The hotel groups generally do, because they have a corporate way of thinking. But the individual hotels – and keep in mind that in Greece it's 99% individual hotels – they are very small, family-owned companies. Greece has nine thousand hotels, forty-five thousand properties in total, but only eighteen groups, and when we say groups we mean from ten to twenty hotels. And those smaller hotel groups or individual hotels have more challenges.
“99% of the industry knows that data is valuable but they don't understand it.”
Why do you think some hoteliers are sometimes intimidated by working with lots of data?

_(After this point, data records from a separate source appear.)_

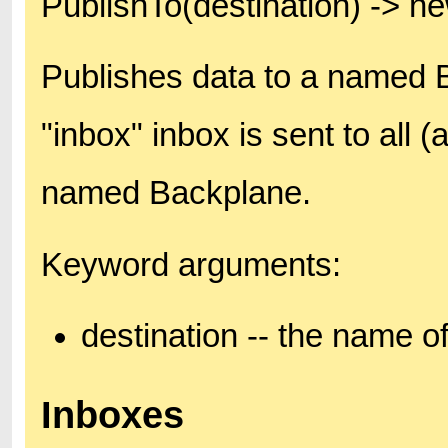
PublishTo(destination) -> 
Publishes data to a named B
"inbox" inbox is sent to all 
named Backplane.
Keyword arguments:
destination -- the name o
Inboxes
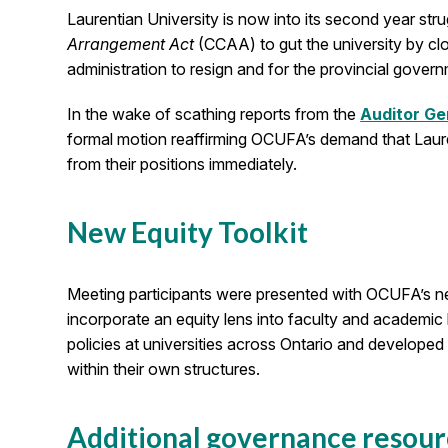
Laurentian University is now into its second year stru
Arrangement Act
(CCAA) to gut the university by cl
administration to resign and for the provincial gover
In the wake of scathing reports from the
Auditor Ge
formal motion reaffirming OCUFA’s demand that Laur
from their positions immediately.
New Equity Toolkit
Meeting participants were presented with OCUFA’s 
incorporate an equity lens into faculty and academic
policies at universities across Ontario and developed 
within their own structures.
Additional governance resour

I think you can trace this problem back through the history of hospitality. Since the hotel industry started two thousand years ago, the hotelier never had any connection with the marketing. Someone else used to make marketing. And now in the last fifteen years, because of technology and the internet, the hotelier has the challenge to do the marketing themselves.

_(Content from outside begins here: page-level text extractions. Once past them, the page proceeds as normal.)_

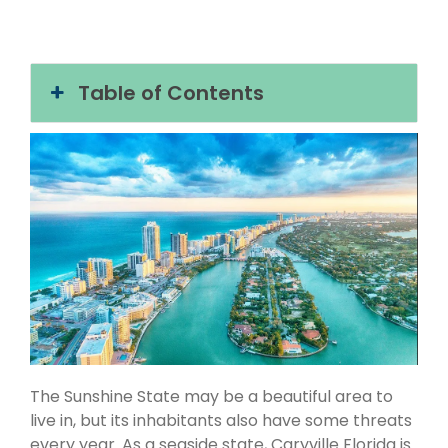
Table of Contents
The Sunshine State may be a beautiful area to
live in, but its inhabitants also have some threats
every year. As a seaside state, Caryville Florida is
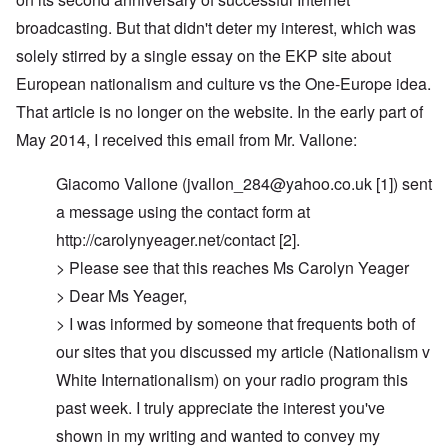
broadcasting. But that didn't deter my interest, which was
solely stirred by a single essay on the EKP site about
European nationalism and culture vs the One-Europe idea.
That article is no longer on the website. In the early part of
May 2014, I received this email from Mr. Vallone:
Giacomo Vallone (
jvallon_284@yahoo.co.uk
[1]) sent
a message using the contact form at
http://carolynyeager.net/contact [2].
> Please see that this reaches Ms Carolyn Yeager
> Dear Ms Yeager,
> I was informed by someone that frequents both of
our sites that you discussed my article (Nationalism v
White Internationalism) on your radio program this
past week. I truly appreciate the interest you've
shown in my writing and wanted to convey my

So when you can show an ROI, then you can first increase the budget, and secondly get something from this budget for other purposes like exposure, impressions, brand awareness, et cetera. This is I think the future for our industry.
Would you recommend that every hotel have some sort of social media presence?
Yes, definitely. I understand, when it's a small family company maybe they don't have the money to give to a third party agency. But even in those cases we suggest them to make the presence in-house, to start learning, to start reading. For me, yes, it's critical.
Any tips that you could give to a small hotel to improve their online marketing?
Yes, the first tip is to start providing from your website better prices than the OTAs. Or if you don't want to break the rate parity at least to provide an added value. Give a free transfer or offer them a free dinner. Because if the client books from an OTA, the client does not belong to a hotel, they belong to the OTA. So after that, if your client is your own client, you can have a permanent connection to their social media, you can send him your newsletter, and make them a loyal client. Make a loyalty club, make an offer the next year.
So what do you think the next two or three years look like in terms of the industry developing?
I think that firms will utilize more of the data and provide more valuable information to the hotelier.
Let me give you an example: You go to a city hotel and you open the room bar and you see some scotch whiskey. But maybe this is not interesting for you because you’re a club traveler. So you want to drink a Red Bull. In this case the technology and the data may help the hotel and the customer to match their needs, and from one side to have an increasing of sales, and on the other side we have a more satisfied customer.
Actually what is data? It's information. The point is how do you utilize information? I see it as a tool for us and a tool for the hotelier.